Work request: Everything from the line holding "Systembildung." through the last line below must be repeated exactly, and nothing else.

Data supplied:
------------------------------------------------

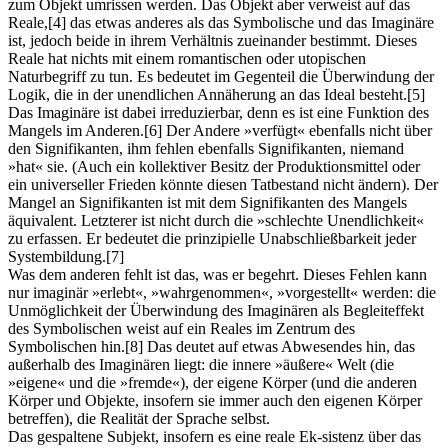
zum Objekt umrissen werden. Das Objekt aber verweist auf das
Reale,
[4]
das etwas anderes als das Symbolische und das Imaginäre
ist, jedoch beide in ihrem Verhältnis zueinander bestimmt. Dieses
Reale hat nichts mit einem romantischen oder utopischen
Naturbegriff zu tun. Es bedeutet im Gegenteil die Überwindung der
Logik, die in der unendlichen Annäherung an das Ideal besteht.
[5]
Das Imaginäre ist dabei irreduzierbar, denn es ist eine Funktion des
Mangels im Anderen.
[6]
Der Andere »verfügt« ebenfalls nicht über
den Signifikanten, ihm fehlen ebenfalls Signifikanten, niemand
»hat« sie. (Auch ein kollektiver Besitz der Produktionsmittel oder
ein universeller Frieden könnte diesen Tatbestand nicht ändern). Der
Mangel an Signifikanten ist mit dem Signifikanten des Mangels
äquivalent. Letzterer ist nicht durch die »schlechte Unendlichkeit«
zu erfassen. Er bedeutet die prinzipielle Unabschließbarkeit jeder
Systembildung.
[7]
Was dem anderen fehlt ist das, was er begehrt. Dieses Fehlen kann
nur imaginär »erlebt«, »wahrgenommen«, »vorgestellt« werden: die
Unmöglichkeit der Überwindung des Imaginären als Begleiteffekt
des Symbolischen weist auf ein Reales im Zentrum des
Symbolischen hin.
[8]
Das deutet auf etwas Abwesendes hin, das
außerhalb des Imaginären liegt: die innere »äußere« Welt (die
»eigene« und die »fremde«), der eigene Körper (und die anderen
Körper und Objekte, insofern sie immer auch den eigenen Körper
betreffen), die Realität der Sprache selbst.
Das gespaltene Subjekt, insofern es eine reale Ek-sistenz über das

------------------------------------------------

Your response:
Systembildung.
[7]
Was dem anderen fehlt ist das, was er begehrt. Dieses Fehlen kann
nur imaginär »erlebt«, »wahrgenommen«, »vorgestellt« werden: die
Unmöglichkeit der Überwindung des Imaginären als Begleiteffekt
des Symbolischen weist auf ein Reales im Zentrum des
Symbolischen hin.
[8]
Das deutet auf etwas Abwesendes hin, das
außerhalb des Imaginären liegt: die innere »äußere« Welt (die
»eigene« und die »fremde«), der eigene Körper (und die anderen
Körper und Objekte, insofern sie immer auch den eigenen Körper
betreffen), die Realität der Sprache selbst.
Das gespaltene Subjekt, insofern es eine reale Ek-sistenz über das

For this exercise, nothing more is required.